Wadoux charged in front for the second lap and brought Jazy to the halfway point at 1:56.5, two and a half seconds behind Snell. Vervoort assumed the lead until Jazy, who had been running second, moved smoothly ahead 20 yards before the beginning of the last lap. Friends stationed around the track were calling out the times to Jazy. At three-quarters, Jazy was 2:57.2, three seconds behind Snell. But the last lap is the Jazy lap. The last 220 yards is where he is almost unbelievable. "Vas-y, Ja-zy!" yelled the crowd. Jazy was running evenly and easily, stretching out the stride that is longer than one would expect from a man of 5 feet, 9 inches and 143 pounds.
Approaching the last bend, the rabbits were falling back, burnt out. It was Jazy now, alone, against the clock. And so he turned it on. His calm, almost bored expression changed into one of pain. His lips tightened. He quit puffing his cheeks. Running like a sprinter, flying away from the field, driving toward the finish, he went for the record.
Jazy crashed through the tape and, slowing, looked away disgustedly. He was convinced he had failed. He pointed toward the torn track in anger. "This track is rotten," he said." What a pity we could not have run at the beginning of the meet. The track would not have been plowed up by the regional races. I know everyone must run at the meet, but I did warn that I would attempt a great coup in Rennes."
His warning had come weeks earlier. He had said: "In the first fortnight in June I will be ready to strike a great coup on the distances that are dear to my heart—the 5000 meters and the Mile." At that time Jazy held world records in the 2000 meters and the 3000 meters. Sadly he walked toward the infield. Jazy had very much wanted Snell's record, and he thought it had escaped him. He hardly glanced up as the public address speaker began to crackle.

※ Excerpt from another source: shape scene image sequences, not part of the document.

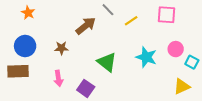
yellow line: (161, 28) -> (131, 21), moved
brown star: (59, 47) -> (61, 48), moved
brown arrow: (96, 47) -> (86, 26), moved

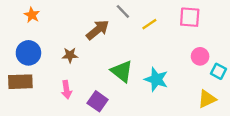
cyan star: (146, 57) -> (156, 79), moved

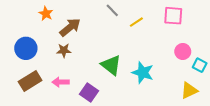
orange star: (32, 15) -> (46, 14), moved
brown arrow: (98, 30) -> (70, 27), moved
brown rectangle: (20, 82) -> (30, 81), moved, turned -30
pink arrow: (66, 90) -> (61, 82), turned 98

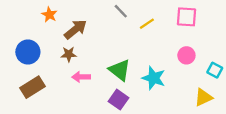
pink circle: (183, 51) -> (186, 55), moved
pink arrow: (61, 82) -> (81, 77), moved
purple square: (89, 93) -> (119, 100), moved

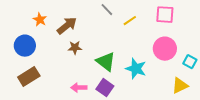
orange star: (49, 15) -> (40, 20), moved
brown star: (69, 54) -> (75, 48), moved
pink circle: (186, 55) -> (165, 49), size x1.5
pink arrow: (81, 77) -> (79, 88), moved

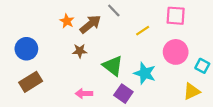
orange star: (40, 20) -> (67, 21), moved
yellow line: (130, 21) -> (143, 31), moved
brown arrow: (67, 26) -> (90, 24), moved
purple square: (105, 88) -> (123, 94), moved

"3 minutes, 53 and 6-tenths seconds—a new world record!" the announcer shouted.
Jazy jumped up and down. "Merci! Merci!" he yelled to his co-pains. He hugged and kissed them. Herding his pals with him, Jazy trotted around the track waving his arms in the tour of honor. The crowd of 3,000 stood and applauded as this man—high-waisted, thick-bodied, with long thin legs and an almost too pretty face—leaped and danced past the bleachers. Michel Jazy had become the first Frenchman to hold the Mile world record since Jules Ladoumègue in 1931. A night of glory for French sportsmen.